The first was her faith. Carole was a woman of faith. I commented at her memorial service that Carole would have greatly disliked the service. Not because it wasn’t meaningful, worshipful or beautiful, but because it was all about her. Carole hated being the center of attention. She was always more comfortable being unnoticed and off to the side rather than front and center. Her greatest desire was that her life wouldn’t be about her, but would clearly point to Christ. Above her bed in the final days of her life was the verse,
Why, my soul, are you downcast? Why so disturbed within me? Put your hope in God, for I will yet praise him, my Savior and my God. – Psalm 42:5
All throughout her life Carole trusted and worshiped God in all things, even in her battle with cancer. And up until her final moments on earth her life clearly pointed to Christ.
Next was her heart of compassion. It’s said of Jesus multiple times in the gospels that he was “moved with compassion.” The same could be said of Carole. Not only was Carole most comfortable with being unnoticed, she was also most comfortable with others who could easily go unnoticed. Carole had a strong love for the “least of these” in our world. There would be many times when she and Jim would visit us here in Atlanta and would make plans to go downtown on a Friday night to serve the homeless with different churches they didn’t even attend. She was always on the look out for opportunities to serve. God’s love for those in need was most evident in Carole.
Third was her life of simplicity for the sake of generosity. Carole held the things of this world loosely. She believed that too much stuff would clutter and complicate her life. She sought to live a simple life so that she could be free to give things away as the needs, or even desires, of others presented themselves. I’ve heard stories of Carole giving away the coat on her back or the gloves off her hands to individuals who had none. There were times I would be perusing the books on her shelf and if she had a book that caught my interest, she would give me her copy saying, “Just take it. You’ll enjoy it more than I will.” Her vision was so focused on her eternal home that the things in her earthly home could easily be given away.

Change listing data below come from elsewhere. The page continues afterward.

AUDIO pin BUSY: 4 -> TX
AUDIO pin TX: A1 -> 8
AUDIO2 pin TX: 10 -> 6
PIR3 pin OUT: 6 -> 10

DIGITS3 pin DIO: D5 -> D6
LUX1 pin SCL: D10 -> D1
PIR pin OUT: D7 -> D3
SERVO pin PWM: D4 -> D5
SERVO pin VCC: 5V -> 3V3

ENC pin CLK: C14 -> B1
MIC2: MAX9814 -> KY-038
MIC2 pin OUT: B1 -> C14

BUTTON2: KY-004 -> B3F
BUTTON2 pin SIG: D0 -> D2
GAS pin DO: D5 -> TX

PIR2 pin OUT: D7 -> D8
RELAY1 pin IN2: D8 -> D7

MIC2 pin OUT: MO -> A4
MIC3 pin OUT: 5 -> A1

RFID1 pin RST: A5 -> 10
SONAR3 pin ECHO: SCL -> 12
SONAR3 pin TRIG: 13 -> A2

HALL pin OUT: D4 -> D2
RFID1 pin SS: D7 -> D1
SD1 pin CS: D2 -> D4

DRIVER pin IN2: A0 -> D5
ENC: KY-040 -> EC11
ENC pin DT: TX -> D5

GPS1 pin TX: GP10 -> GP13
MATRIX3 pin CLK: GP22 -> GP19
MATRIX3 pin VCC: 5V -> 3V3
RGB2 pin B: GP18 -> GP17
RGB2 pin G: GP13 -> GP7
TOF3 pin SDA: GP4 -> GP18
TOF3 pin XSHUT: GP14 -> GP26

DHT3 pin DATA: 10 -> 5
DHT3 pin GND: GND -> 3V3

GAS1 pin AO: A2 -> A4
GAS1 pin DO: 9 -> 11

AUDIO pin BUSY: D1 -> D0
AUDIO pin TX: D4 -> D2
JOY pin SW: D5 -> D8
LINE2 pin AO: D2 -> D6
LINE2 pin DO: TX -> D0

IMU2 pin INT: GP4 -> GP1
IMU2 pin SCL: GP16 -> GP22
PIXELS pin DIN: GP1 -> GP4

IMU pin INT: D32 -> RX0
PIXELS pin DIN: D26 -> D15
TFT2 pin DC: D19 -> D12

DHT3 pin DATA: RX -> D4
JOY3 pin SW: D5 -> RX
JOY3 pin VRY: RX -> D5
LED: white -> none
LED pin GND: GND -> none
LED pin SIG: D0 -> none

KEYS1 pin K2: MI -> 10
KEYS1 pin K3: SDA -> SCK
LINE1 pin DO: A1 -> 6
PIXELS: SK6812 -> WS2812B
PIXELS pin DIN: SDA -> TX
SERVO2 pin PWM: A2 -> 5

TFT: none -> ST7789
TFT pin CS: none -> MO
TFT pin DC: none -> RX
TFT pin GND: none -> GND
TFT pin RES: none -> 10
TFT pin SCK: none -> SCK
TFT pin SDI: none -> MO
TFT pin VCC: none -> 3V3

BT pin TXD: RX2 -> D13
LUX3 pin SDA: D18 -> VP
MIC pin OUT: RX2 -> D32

Lastly was her joy. Carole’s joy wasn’t something she manufactured, it was a natural manifestation of her faith, compassion and generosity. Her joy was most evident in her smile. It was infectious and could light up a dark room. Her joy carried her through life and as Jesus noted in John 15, his joy in her was complete.
When people pass from this life to the next we often expect them to leave behind something for us who remain. Sometimes we anticipate homes, family heirlooms or large sums of money. I don’t know if Carole left any of those things behind, but what I do know is that the legacy she did leave behind is far more valuable than things, possessions and cash. All that stuff is temporary and fleeting. It’s the stuff of this world.
What Carole left behind was eternal, the stuff of the Kingdom, a legacy of faith, compassion, generosity and joy. And because those things are eternal, we will always have access to what she left for us know matter where we are or what we are going through.
So Carole, thank you. Your life was well lived. It will never be forgotten and your legacy will continue to live on for generations to come.